The bottleneck was never the fix. It was reaching agreement.

This matters more than it might sound, because of where incident time actually goes. The slow part of most major incidents isn’t the repair. Once everyone agrees what’s wrong, the fix is frequently quick and well understood. The slow, expensive part is reaching that agreement: the diagnosis, the correlation, the establishing of a shared truth.

Time spent disputing the unknowns without facts and statistics extends the service outage. Blame doesn’t just bruise morale. It directly extends downtime, and downtime is measured in lost revenue, missed transactions and eroded customer trust. Unified observability is the single most effective way to compress that diagnosis window, because it removes the argument before it starts.

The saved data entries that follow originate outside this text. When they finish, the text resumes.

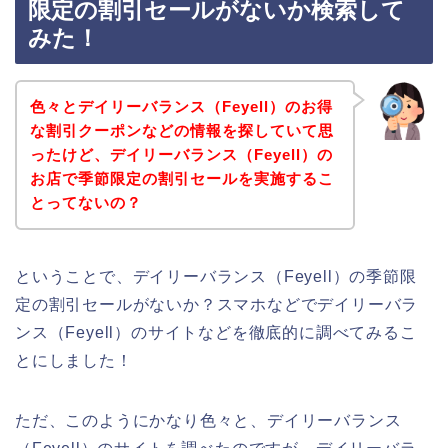
限定の割引セールがないか検索して
みた！
色々とデイリーバランス（Feyell）のお得
な割引クーポンなどの情報を探していて思
ったけど、デイリーバランス（Feyell）の
お店で季節限定の割引セールを実施するこ
とってないの？
ということで、デイリーバランス（Feyell）の季節限
定の割引セールがないか？スマホなどでデイリーバラ
ンス（Feyell）のサイトなどを徹底的に調べてみるこ
とにしました！
ただ、このようにかなり色々と、デイリーバランス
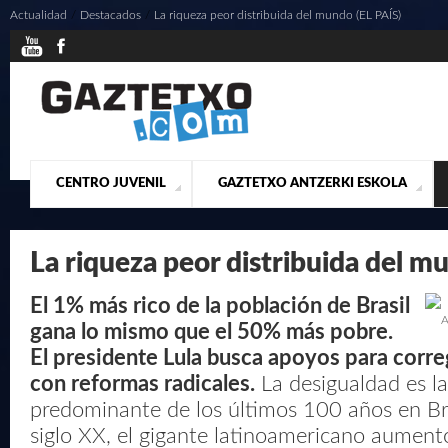
Actualidad
/
Destacados
/
La riqueza peor distribuida del mundo (EL PAÍS)
CENTRO JUVENIL
GAZTETXO ANTZERKI ESKOLA
¿QUIENES SOMOS?
PRESENTACIÓN
ACTUALIDAD
CONTACTO
MUSICALES
La riqueza peor distribuida del m
El 1% más rico de la población de Brasil
A
gana lo mismo que el 50% más pobre.
El presidente Lula busca apoyos para correg
con reformas radicales.
La desigualdad es l
predominante de los últimos 100 años en Bras
siglo XX, el gigante latinoamericano aument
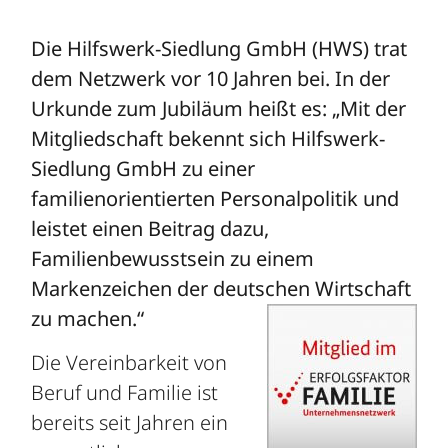
Die Hilfswerk-Siedlung GmbH (HWS) trat
dem Netzwerk vor 10 Jahren bei. In der
Urkunde zum Jubiläum heißt es: „Mit der
Mitgliedschaft bekennt sich Hilfswerk-
Siedlung GmbH zu einer
familienorientierten Personalpolitik und
leistet einen Beitrag dazu,
Familienbewusstsein zu einem
Markenzeichen der deutschen Wirtschaft
zu machen.“
Die Vereinbarkeit von
Beruf und Familie ist
bereits seit Jahren ein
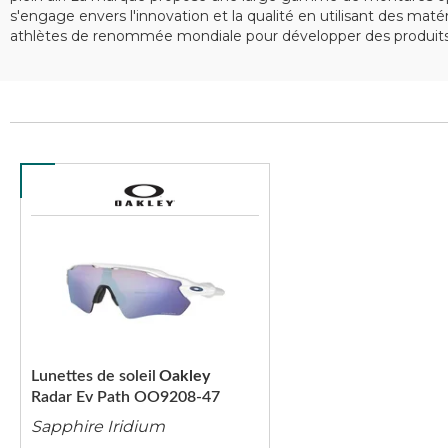
s'engage envers l'innovation et la qualité en utilisant des ma
athlètes de renommée mondiale pour développer des produits 
Lunettes de soleil
Oakley
Radar Ev Path OO9208-47
Sapphire Iridium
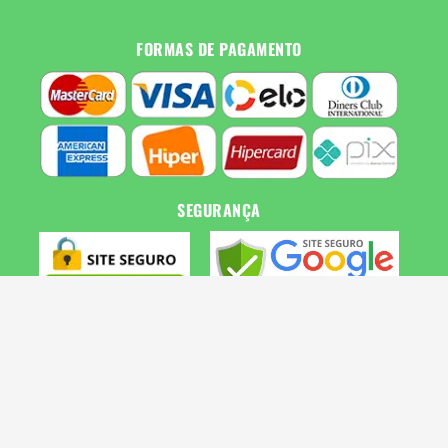
FORMAS DE PAGAMENTO
SEGURANÇA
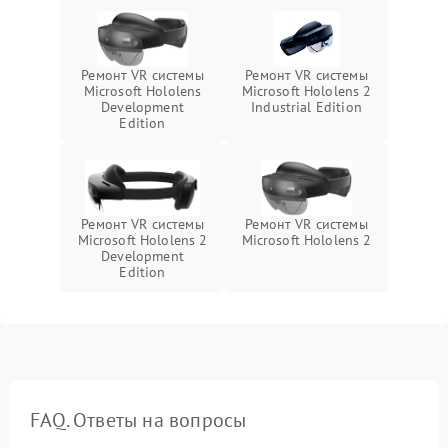
Ремонт VR системы
Ремонт VR системы
Microsoft Hololens
Microsoft Hololens 2
Development
Industrial Edition
Edition
Ремонт VR системы
Ремонт VR системы
Microsoft Hololens 2
Microsoft Hololens 2
Development
Edition
FAQ. Ответы на вопросы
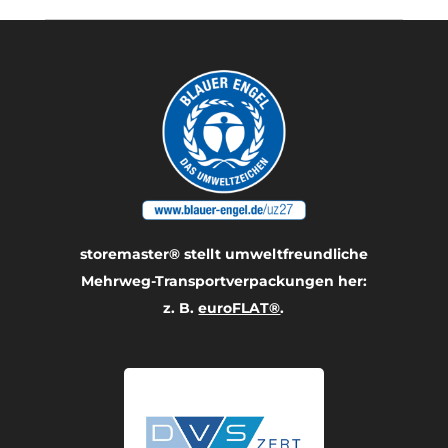
storemaster® stellt umwelt­freundliche
Mehrweg-Transport­verpackungen her:
z. B.
euroFLAT®
.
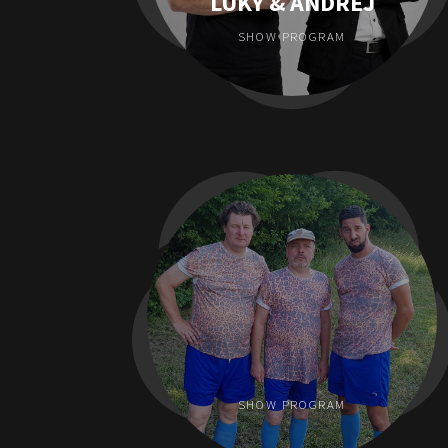
LUKY & ANDREJ
SHOW PROGRAM
SHOW PROGRAM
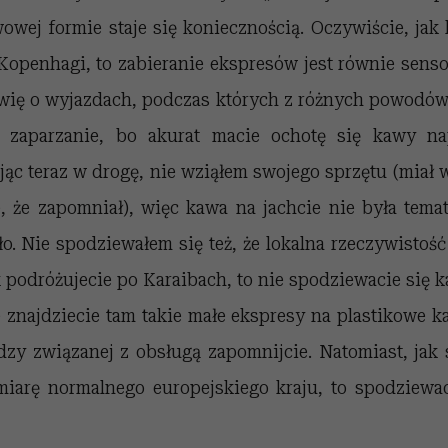
owej formie staje się koniecznością. Oczywiście, jak
openhagi, to zabieranie ekspresów jest równie sens
wię o wyjazdach, podczas których z różnych powodów 
 zaparzanie, bo akurat macie ochotę się kawy na
ąc teraz w drogę, nie wziąłem swojego sprzętu (miał w
, że zapomniał), więc kawa na jachcie nie była tema
o. Nie spodziewałem się też, że lokalna rzeczywistoś
ak podróżujecie po Karaibach, to nie spodziewacie się 
 znajdziecie tam takie małe ekspresy na plastikowe k
zy związanej z obsługą zapomnijcie. Natomiast, jak 
iarę normalnego europejskiego kraju, to spodziewac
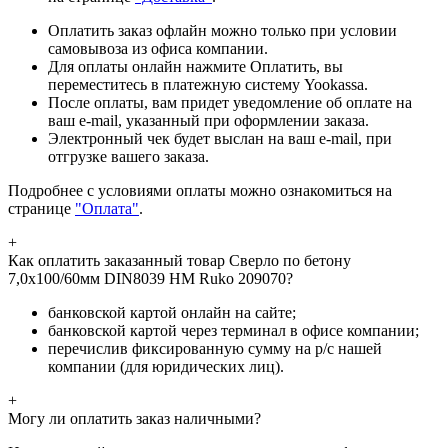
Оплатить заказ офлайн можно только при условии
самовывоза из офиса компании.
Для оплаты онлайн нажмите Оплатить, вы
переместитесь в платежную систему Yookassa.
После оплаты, вам придет уведомление об оплате на
ваш e-mail, указанный при оформлении заказа.
Электронный чек будет выслан на ваш e-mail, при
отгрузке вашего заказа.
Подробнее с условиями оплаты можно ознакомиться на
странице
"Оплата"
.
+
Как оплатить заказанный товар Сверло по бетону
7,0x100/60мм DIN8039 HM Ruko 209070?
банковской картой онлайн на сайте;
банковской картой через терминал в офисе компании;
перечислив фиксированную сумму на р/с нашей
компании (для юридических лиц).
+
Могу ли оплатить заказ наличными?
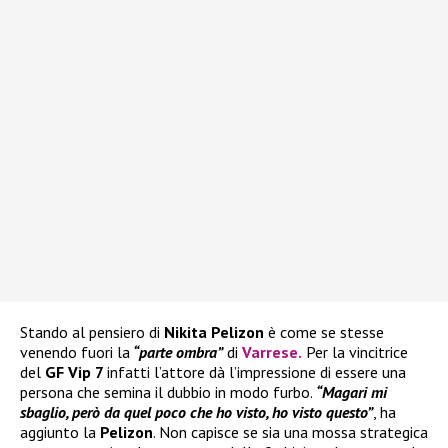
Stando al pensiero di
Nikita Pelizon
è come se stesse
venendo fuori la
“parte ombra”
di
Varrese
.
Per la vincitrice
del
GF Vip 7
infatti l’attore dà l’impressione di essere una
persona che semina il dubbio in modo furbo.
“Magari mi
sbaglio, però da quel poco che ho visto, ho visto questo”
, ha
aggiunto la
Pelizon
. Non capisce se sia una mossa strategica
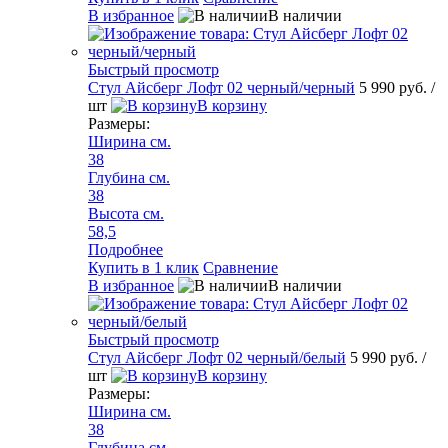
В избранное
В наличии
Быстрый просмотр
Стул Айсберг Лофт 02 черный/черный
5 990 руб.
/
шт
В корзину
Размеры:
Ширина см.
38
Глубина см.
38
Высота см.
58,5
Подробнее
Купить в 1 клик
Сравнение
В избранное
В наличии
Быстрый просмотр
Стул Айсберг Лофт 02 черный/белый
5 990 руб.
/
шт
В корзину
Размеры:
Ширина см.
38
Глубина см.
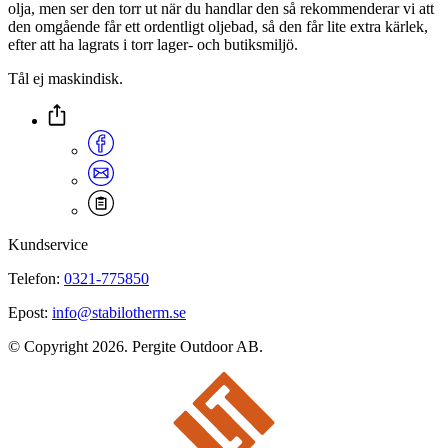
olja, men ser den torr ut när du handlar den så rekommenderar vi att
den omgående får ett ordentligt oljebad, så den får lite extra kärlek,
efter att ha lagrats i torr lager- och butiksmiljö.
Tål ej maskindisk.
Kundservice
Telefon:
0321-775850
Epost:
info@stabilotherm.se
© Copyright 2026. Pergite Outdoor AB.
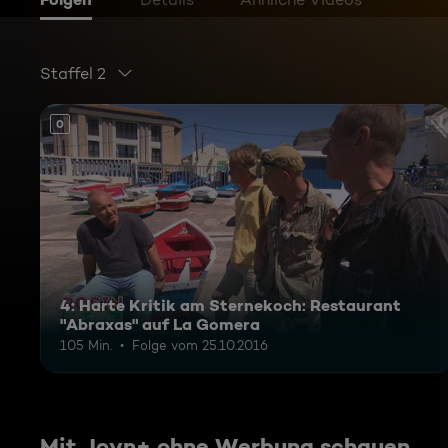
Staffel 2
0
4: Harte Kritik am Sternekoch: Restaurant
"Abraxas" auf La Gomera
105 Min.
Folge vom 25.10.2016
Mit Joyn+ ohne Werbung schauen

The harder version: when the team you’re blaming isn’t yours.

There’s a layer of this that South African enterprises feel acutely, because so much of our IT operations runs through outsourced partners and managed service providers. Outsourcing is often a sensible commercial decision. But it quietly changes the shape of the war room, because now some of the people holding a critical piece of information don’t work for you.

Here’s the uncomfortable truth: outsourcing transfers the execution of the work. It does not transfer the accountability for the outcome. When the service is down, your customers don’t care which contract the failing component sits under. And the painful reality is that SLAs are typically written around uptime and response times, not end user experience and coordination across vendor boundaries. Each provider’s contract looks complete in isolation, while the gaps between them go unowned. The finger-pointing simply moves from between your internal teams to between your suppliers, and it’s slower, because now it has contracts attached.

This is why “we outsourced it” is not an accountability strategy. Partners, left to their own devices, police themselves, and they will each, quite reasonably, defend their own boundary. The organisation that owns the outcome needs its own independent observability across the whole environment: not to catch partners out, but to hold a neutral source of the truth that doesn’t belong to any single vendor’s dashboard. When everyone is looking at the same independent data, the conversation with a supplier stops being “prove it wasn’t you” and becomes “here’s where it happened, let’s sort it.”

The point

A resolution culture isn’t built on better intentions. It’s built on better observability. The teams, and the supplier relationships, that resolve fastest are the ones where nobody can hide in a blind spot, because there are no blind spots left to hide in.